Embedded within the macroeconomic story is a story about the performance of agriculture. With the exception of Singapore and Hong Kong, the rapidly growing Asian economies have relied on agricultural prosperity as a stepping stone to industrial 12 modernization. In Japan, Taiwan (China), China, the Republic of Korea and even some of the Southeast Asian countries, such as Malaysia and Thailand, thriving agricultural sector contributed in four ways: It was a source of capital and surplus rural workers, which provided nascent industries with cheap labor.

Rising rural incomes created markets for manufactured goods and services, which in turn contributed to the early spread of small and medium-size enterprises (Park and Johnston 1995).

· Agricultural intensification and diversification into cash crops established forward linkages to processing industries, which became the nucleus of a diversified rural industrial system closely tied to the urban economy.

· An efficient, outward-oriented agricultural sector became, in some cases, a significant exporter of cash crops that brought in much needed foreign exchange.

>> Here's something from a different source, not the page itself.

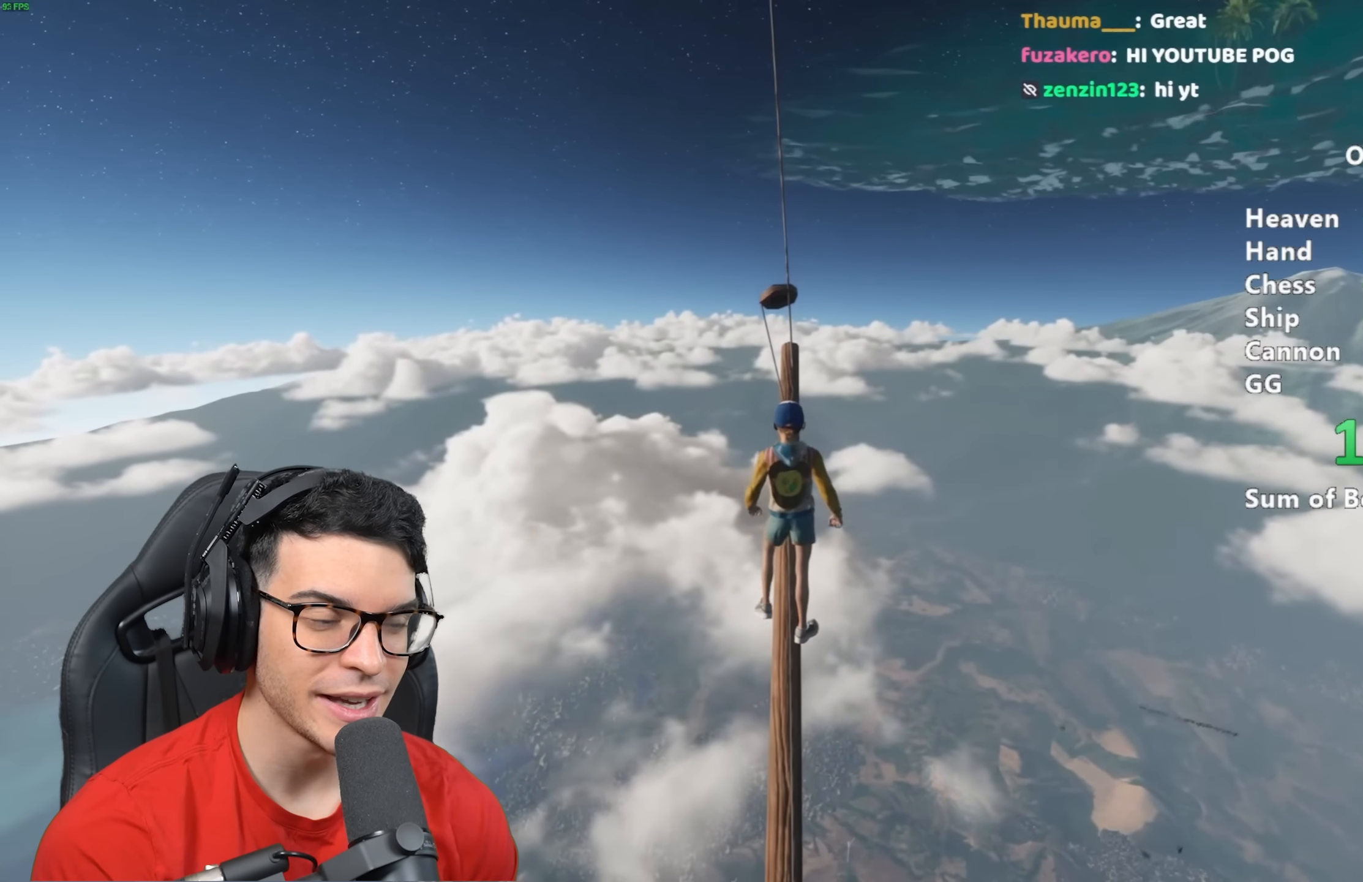
{"keys": [], "mouse": [], "events": [[100, "w", "up"]]}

Or, after a period of gestation rural industry began to produce for overseas markets, capitalizing on their lower overheads and more competitive labor markets.

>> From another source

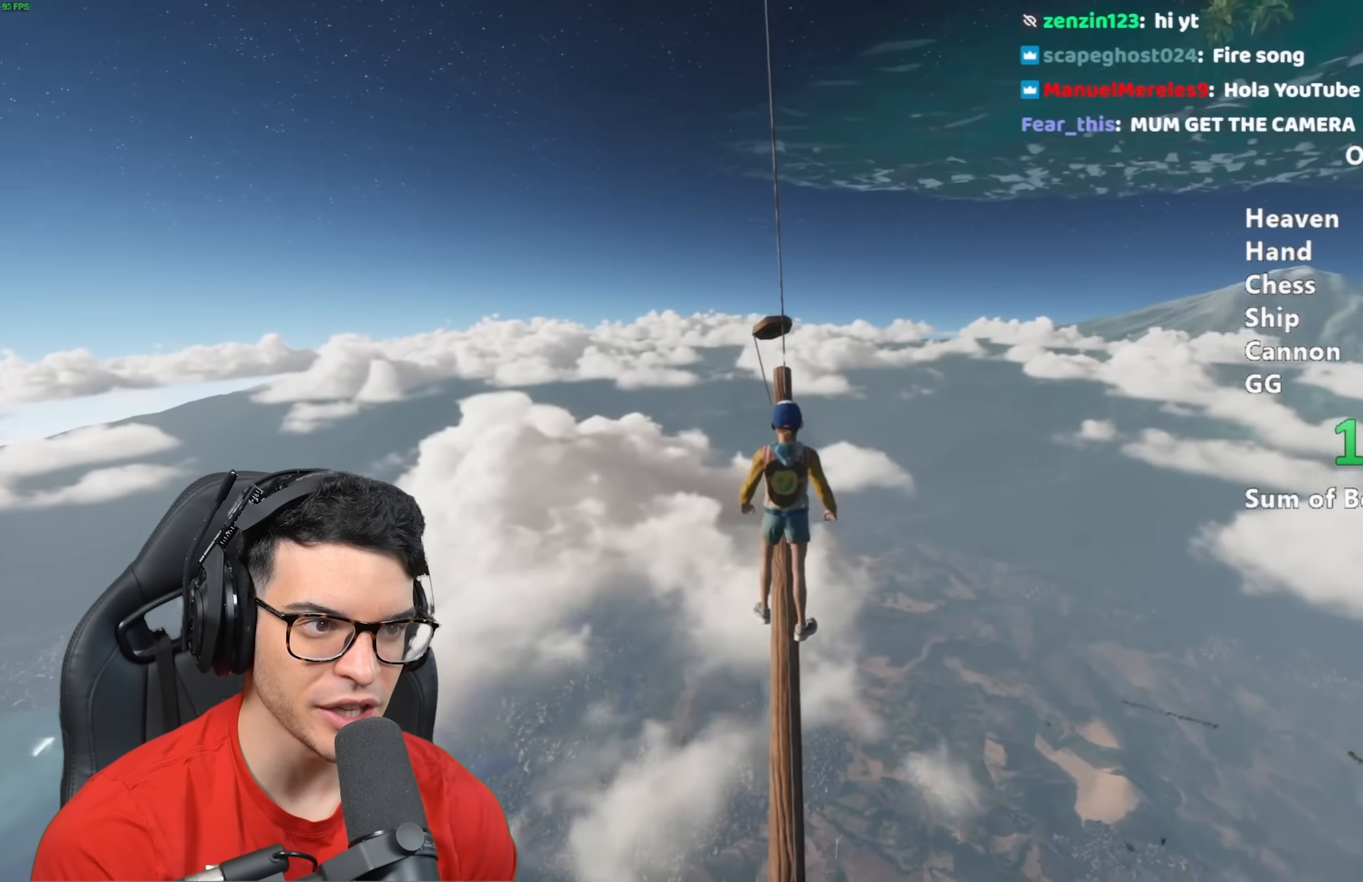
{"keys": [], "mouse": [], "events": []}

In all countries in which agriculture has played a handmaiden's role, exports and rural industry entered at a later stage of development. First agriculture had to be put on sound footing by raising land and labor productivity. Labor productivity can be increased by enlarging the cultivated area or by augmenting land quality. But because good land quickly becomes scarce in most countries, gains in land productivity are mainly derived from planting high-yielding hybrids, using more fertilizers and pesticides, and practicing better water management, especially by using pumps and mechanization that facilitates multiple cropping or helps shave seasonal labor constraints.